[Exercise requirements] One line at a time, check the entries below for the word "также", and copy each line that has it.

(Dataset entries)
+++++
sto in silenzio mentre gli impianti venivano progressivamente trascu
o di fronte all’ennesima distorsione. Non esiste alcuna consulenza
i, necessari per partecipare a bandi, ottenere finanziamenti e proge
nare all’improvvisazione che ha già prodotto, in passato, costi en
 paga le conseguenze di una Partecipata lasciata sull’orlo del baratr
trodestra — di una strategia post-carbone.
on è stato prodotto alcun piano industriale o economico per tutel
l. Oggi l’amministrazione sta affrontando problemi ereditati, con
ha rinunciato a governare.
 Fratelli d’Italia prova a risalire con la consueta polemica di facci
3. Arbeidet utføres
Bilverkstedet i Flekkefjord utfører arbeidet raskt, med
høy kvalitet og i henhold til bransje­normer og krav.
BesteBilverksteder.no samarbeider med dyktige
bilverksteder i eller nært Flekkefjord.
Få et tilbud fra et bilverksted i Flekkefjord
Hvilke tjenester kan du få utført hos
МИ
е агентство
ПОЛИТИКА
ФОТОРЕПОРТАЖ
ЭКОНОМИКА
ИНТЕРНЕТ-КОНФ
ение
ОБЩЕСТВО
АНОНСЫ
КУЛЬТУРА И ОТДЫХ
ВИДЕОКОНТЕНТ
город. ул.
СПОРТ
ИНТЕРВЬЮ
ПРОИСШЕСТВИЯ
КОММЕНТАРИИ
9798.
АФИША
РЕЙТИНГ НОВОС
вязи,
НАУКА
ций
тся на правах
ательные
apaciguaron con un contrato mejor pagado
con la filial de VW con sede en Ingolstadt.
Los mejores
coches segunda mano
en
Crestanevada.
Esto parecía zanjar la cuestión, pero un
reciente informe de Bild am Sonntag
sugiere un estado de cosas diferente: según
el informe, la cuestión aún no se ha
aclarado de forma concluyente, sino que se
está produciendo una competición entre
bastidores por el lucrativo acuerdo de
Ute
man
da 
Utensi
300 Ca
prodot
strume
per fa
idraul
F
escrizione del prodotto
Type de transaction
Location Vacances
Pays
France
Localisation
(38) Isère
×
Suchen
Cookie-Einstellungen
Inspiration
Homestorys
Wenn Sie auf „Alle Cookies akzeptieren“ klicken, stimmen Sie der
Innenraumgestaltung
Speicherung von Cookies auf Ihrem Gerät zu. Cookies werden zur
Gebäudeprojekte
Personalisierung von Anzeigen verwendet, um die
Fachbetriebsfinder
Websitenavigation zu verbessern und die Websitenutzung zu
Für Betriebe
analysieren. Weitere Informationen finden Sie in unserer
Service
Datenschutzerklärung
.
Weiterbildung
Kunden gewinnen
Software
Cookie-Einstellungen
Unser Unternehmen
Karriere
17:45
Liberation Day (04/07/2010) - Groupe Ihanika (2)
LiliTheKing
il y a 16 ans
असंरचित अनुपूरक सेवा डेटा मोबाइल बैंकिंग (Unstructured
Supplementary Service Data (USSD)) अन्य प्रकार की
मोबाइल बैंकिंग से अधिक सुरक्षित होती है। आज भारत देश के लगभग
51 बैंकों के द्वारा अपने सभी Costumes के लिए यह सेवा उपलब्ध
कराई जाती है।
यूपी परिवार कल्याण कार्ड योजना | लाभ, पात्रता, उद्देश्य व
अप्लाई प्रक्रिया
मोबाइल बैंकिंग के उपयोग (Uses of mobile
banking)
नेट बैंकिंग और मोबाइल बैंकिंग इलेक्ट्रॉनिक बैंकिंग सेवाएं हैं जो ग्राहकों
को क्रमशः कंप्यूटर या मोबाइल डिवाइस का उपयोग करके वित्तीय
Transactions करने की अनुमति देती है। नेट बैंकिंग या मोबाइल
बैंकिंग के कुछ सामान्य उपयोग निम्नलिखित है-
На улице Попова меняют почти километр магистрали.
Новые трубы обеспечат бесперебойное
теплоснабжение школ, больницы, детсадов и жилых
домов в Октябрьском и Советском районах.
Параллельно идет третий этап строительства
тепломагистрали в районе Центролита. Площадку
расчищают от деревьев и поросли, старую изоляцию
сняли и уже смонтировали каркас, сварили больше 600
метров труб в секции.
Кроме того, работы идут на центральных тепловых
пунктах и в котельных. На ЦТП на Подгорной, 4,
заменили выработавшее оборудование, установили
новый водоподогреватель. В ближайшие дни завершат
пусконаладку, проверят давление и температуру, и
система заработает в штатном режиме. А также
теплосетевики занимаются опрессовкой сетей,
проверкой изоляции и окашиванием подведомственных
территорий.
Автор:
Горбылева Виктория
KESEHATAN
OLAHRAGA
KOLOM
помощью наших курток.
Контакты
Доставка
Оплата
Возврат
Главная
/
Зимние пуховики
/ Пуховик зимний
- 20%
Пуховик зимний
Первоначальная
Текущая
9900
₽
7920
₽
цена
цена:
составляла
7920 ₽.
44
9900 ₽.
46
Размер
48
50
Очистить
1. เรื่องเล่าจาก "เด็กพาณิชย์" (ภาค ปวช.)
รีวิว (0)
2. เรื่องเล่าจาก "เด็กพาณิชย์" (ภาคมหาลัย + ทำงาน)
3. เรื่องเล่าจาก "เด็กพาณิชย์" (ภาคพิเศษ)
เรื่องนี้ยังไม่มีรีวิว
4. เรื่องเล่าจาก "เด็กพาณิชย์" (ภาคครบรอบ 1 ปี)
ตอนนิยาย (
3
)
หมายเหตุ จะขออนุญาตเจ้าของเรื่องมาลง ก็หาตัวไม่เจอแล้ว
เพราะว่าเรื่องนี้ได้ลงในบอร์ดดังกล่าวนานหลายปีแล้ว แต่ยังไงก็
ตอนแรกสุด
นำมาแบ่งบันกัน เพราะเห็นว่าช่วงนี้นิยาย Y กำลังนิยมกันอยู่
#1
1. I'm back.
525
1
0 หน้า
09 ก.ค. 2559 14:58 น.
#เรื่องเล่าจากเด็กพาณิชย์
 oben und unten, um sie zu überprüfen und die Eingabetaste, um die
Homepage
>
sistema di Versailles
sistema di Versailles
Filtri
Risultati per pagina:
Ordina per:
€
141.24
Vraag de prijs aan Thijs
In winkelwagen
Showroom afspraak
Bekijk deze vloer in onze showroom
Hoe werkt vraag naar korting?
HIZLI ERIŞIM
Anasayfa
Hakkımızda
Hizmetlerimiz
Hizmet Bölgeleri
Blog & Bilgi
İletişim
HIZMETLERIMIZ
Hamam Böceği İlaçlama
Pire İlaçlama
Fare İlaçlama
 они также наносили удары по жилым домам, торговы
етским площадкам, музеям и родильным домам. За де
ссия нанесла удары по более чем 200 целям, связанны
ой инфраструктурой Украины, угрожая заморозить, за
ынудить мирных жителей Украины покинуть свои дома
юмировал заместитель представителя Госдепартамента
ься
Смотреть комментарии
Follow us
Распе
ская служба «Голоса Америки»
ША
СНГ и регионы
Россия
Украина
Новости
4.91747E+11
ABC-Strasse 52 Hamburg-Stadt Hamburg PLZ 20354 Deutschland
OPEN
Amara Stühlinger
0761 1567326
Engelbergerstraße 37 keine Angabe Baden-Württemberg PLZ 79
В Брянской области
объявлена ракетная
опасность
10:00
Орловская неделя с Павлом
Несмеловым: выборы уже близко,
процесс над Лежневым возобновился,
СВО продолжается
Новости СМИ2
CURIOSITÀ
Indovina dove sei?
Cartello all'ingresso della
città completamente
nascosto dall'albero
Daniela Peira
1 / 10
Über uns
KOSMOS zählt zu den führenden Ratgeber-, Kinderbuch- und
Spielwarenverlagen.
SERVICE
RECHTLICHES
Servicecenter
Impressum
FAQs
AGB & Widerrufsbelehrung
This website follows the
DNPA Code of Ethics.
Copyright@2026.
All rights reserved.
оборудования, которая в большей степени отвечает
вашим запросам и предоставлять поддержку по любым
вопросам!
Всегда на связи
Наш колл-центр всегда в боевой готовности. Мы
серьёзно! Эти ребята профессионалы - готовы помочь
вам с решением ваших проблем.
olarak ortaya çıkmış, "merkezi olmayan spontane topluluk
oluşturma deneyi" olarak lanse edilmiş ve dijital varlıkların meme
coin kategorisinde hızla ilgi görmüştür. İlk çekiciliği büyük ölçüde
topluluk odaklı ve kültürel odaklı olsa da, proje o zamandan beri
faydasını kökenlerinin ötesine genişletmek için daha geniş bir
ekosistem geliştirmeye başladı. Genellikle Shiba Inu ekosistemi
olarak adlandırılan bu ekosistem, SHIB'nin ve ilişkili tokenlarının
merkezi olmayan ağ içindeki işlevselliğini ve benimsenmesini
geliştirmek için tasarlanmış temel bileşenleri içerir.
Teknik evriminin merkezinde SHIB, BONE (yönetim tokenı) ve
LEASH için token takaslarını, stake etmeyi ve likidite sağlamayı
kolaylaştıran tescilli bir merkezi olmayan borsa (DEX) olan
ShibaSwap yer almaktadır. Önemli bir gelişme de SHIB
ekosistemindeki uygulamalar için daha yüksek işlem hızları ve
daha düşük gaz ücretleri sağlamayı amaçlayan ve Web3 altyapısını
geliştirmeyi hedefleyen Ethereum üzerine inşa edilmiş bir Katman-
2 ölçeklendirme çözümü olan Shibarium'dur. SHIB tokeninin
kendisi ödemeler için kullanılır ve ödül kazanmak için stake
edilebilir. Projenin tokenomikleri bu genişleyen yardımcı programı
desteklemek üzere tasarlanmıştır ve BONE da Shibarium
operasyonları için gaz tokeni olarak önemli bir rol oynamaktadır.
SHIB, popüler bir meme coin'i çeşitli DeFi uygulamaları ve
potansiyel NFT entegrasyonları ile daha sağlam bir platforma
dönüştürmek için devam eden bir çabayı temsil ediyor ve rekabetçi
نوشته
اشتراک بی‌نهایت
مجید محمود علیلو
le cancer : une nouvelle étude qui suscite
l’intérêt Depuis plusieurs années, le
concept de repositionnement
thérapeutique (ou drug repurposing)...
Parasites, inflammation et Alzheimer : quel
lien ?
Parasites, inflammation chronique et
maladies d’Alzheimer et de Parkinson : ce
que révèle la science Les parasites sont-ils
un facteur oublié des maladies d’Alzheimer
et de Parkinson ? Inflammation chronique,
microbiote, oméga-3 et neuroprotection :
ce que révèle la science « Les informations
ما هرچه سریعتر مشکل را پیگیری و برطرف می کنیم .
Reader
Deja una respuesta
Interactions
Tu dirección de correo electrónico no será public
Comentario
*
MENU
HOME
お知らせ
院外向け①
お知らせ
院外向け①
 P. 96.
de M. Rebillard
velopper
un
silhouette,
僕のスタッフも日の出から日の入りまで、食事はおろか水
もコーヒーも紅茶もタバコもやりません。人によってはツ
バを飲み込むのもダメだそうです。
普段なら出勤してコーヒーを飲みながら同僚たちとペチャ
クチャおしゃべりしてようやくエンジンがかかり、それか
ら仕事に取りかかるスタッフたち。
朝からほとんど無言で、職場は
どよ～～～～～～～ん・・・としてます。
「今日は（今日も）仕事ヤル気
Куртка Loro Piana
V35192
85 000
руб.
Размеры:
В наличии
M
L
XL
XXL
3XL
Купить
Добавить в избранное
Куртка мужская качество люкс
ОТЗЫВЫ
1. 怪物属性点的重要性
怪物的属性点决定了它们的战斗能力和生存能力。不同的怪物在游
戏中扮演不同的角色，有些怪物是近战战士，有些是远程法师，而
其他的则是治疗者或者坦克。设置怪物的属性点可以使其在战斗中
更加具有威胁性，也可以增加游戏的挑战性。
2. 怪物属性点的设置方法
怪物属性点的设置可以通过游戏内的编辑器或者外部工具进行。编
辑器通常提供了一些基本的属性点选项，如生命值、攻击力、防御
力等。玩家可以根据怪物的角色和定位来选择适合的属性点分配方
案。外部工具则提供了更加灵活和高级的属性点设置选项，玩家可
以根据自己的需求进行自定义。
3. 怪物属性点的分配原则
+++++
[Your solution]
система заработает в штатном режиме. А также
 они также наносили удары по жилым домам, торговы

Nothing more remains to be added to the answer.